General Functions

pyscisci.utils.download_file_from_google_drive(file_id, destination=None, CHUNK_SIZE=32768)

Download data files from the google Drive.

Modified from: from https://stackoverflow.com/questions/38511444/python-download-files-from-google-drive-using-url

pyscisci.utils.empty_mode(a)

Mode of array when empty

Parameters:

a (numpy array or list) – array of values

pyscisci.utils.groupby_count(df, colgroupby, colcountby, count_unique=True, show_progress=False)

Group the DataFrame and count the number for each group.

Parameters:
  • df (DataFrame) – The DataFrame.

  • colgroupby (str) – The column to groupby.

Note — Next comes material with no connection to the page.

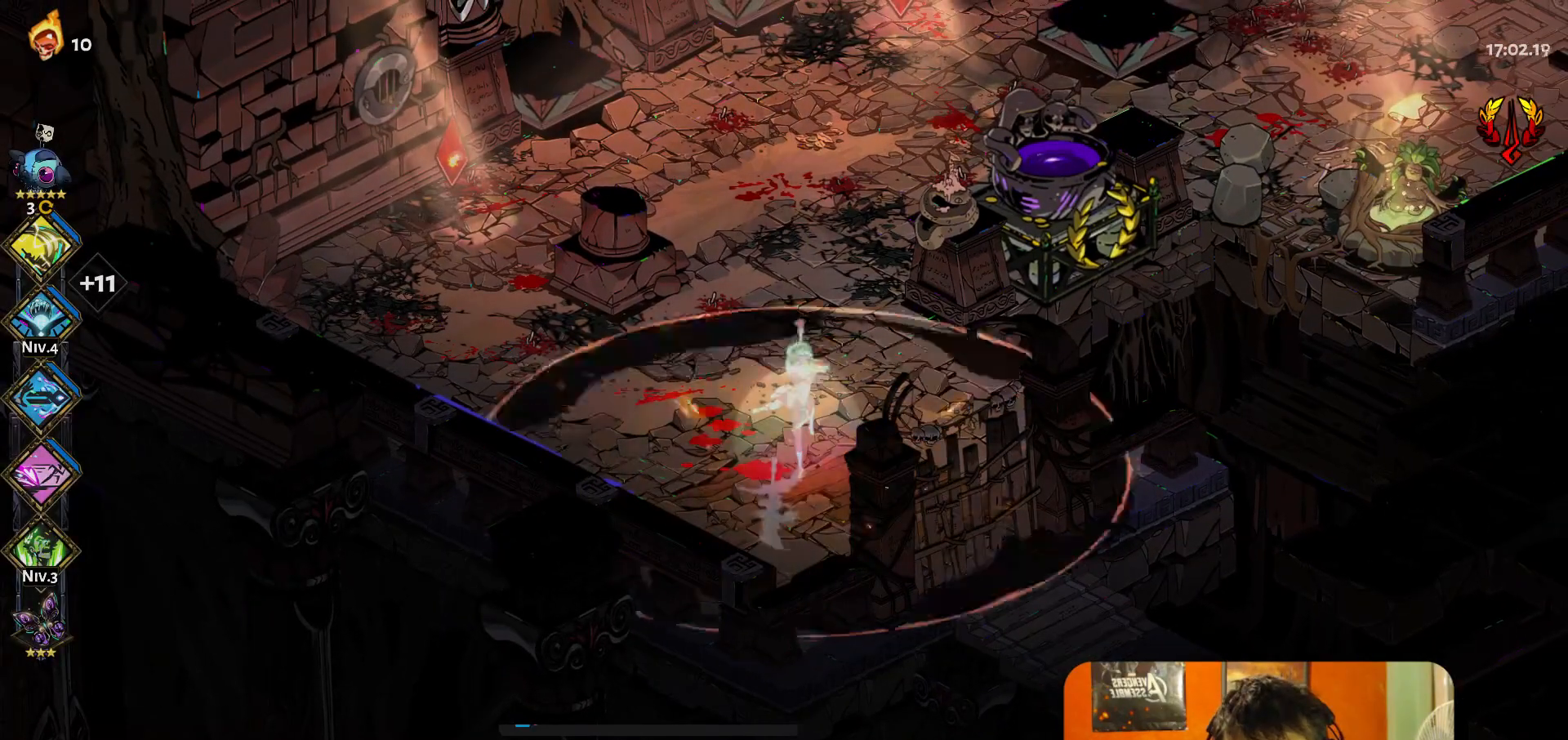
{"buttons": ["A"], "left_stick": "up", "button_events": [[350, "X", "up"], [500, "A", "down"]]}
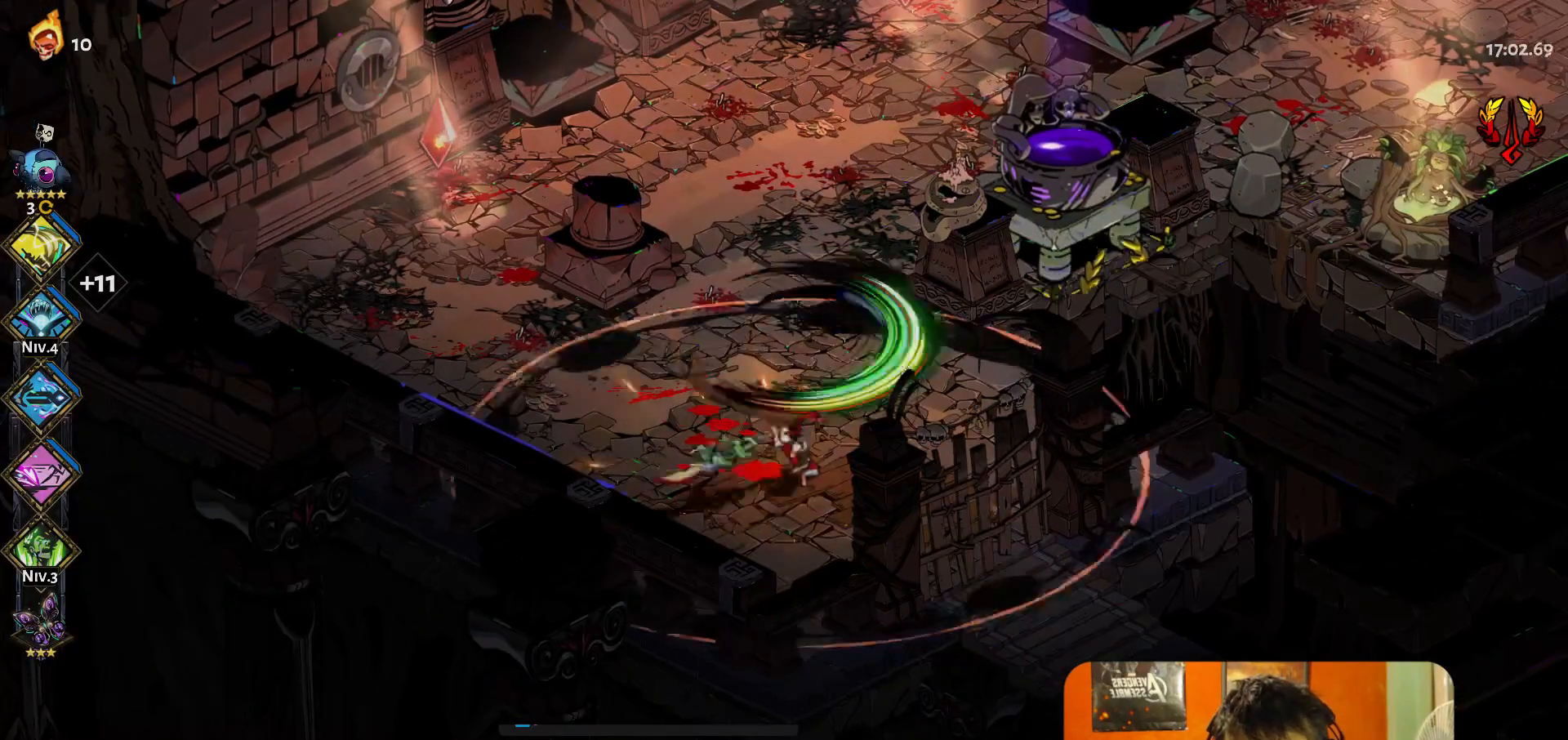
{"buttons": [], "left_stick": "up-right", "button_events": [[100, "A", "up"]]}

  • colcountby (str) – The column to count.

  • count_unique (bool, default True) – If True, count unique items in the rows. If False, just return the number of rows.

  • show_progress (bool or str, default False) – If True, display a progress bar for the count. If str, the name of the progress bar to display.

Returns:

DataFrame with two columns: colgroupby, colcountby+`Count`

Return type:

DataFrame

pyscisci.utils.groupby_mean(df, colgroupby, colcountby, show_progress=False)

Group the DataFrame and find the mean of the column.

Parameters:
  • df (DataFrame) – The DataFrame.

  • colgroupby (str) – The column to groupby.

  • colcountby (str) – The column to find the mean of values.

  • show_progress (bool or str, default False) – If True, display a progress bar for the summation. If str, the name of the progress bar to display.

Returns:

DataFrame with two columns: colgroupby, colcountby+’Mean’

Return type:

DataFrame

pyscisci.utils.groupby_range(df, colgroupby, colrange, show_progress=False)

Group the DataFrame and find the range between the smallest and largest value for each group.

df: DataFrame

The DataFrame.

colgroupby: str

The column to groupby.

colrange: str

The column to find the range of values.

show_progress: bool or str, default False

If True, display a progress bar for the range. If str, the name of the progress bar to display.

DataFrame

DataFrame with two columns: colgroupby, colrange+`Range`

pyscisci.utils.groupby_total(df, colgroupby, colcountby, show_progress=False)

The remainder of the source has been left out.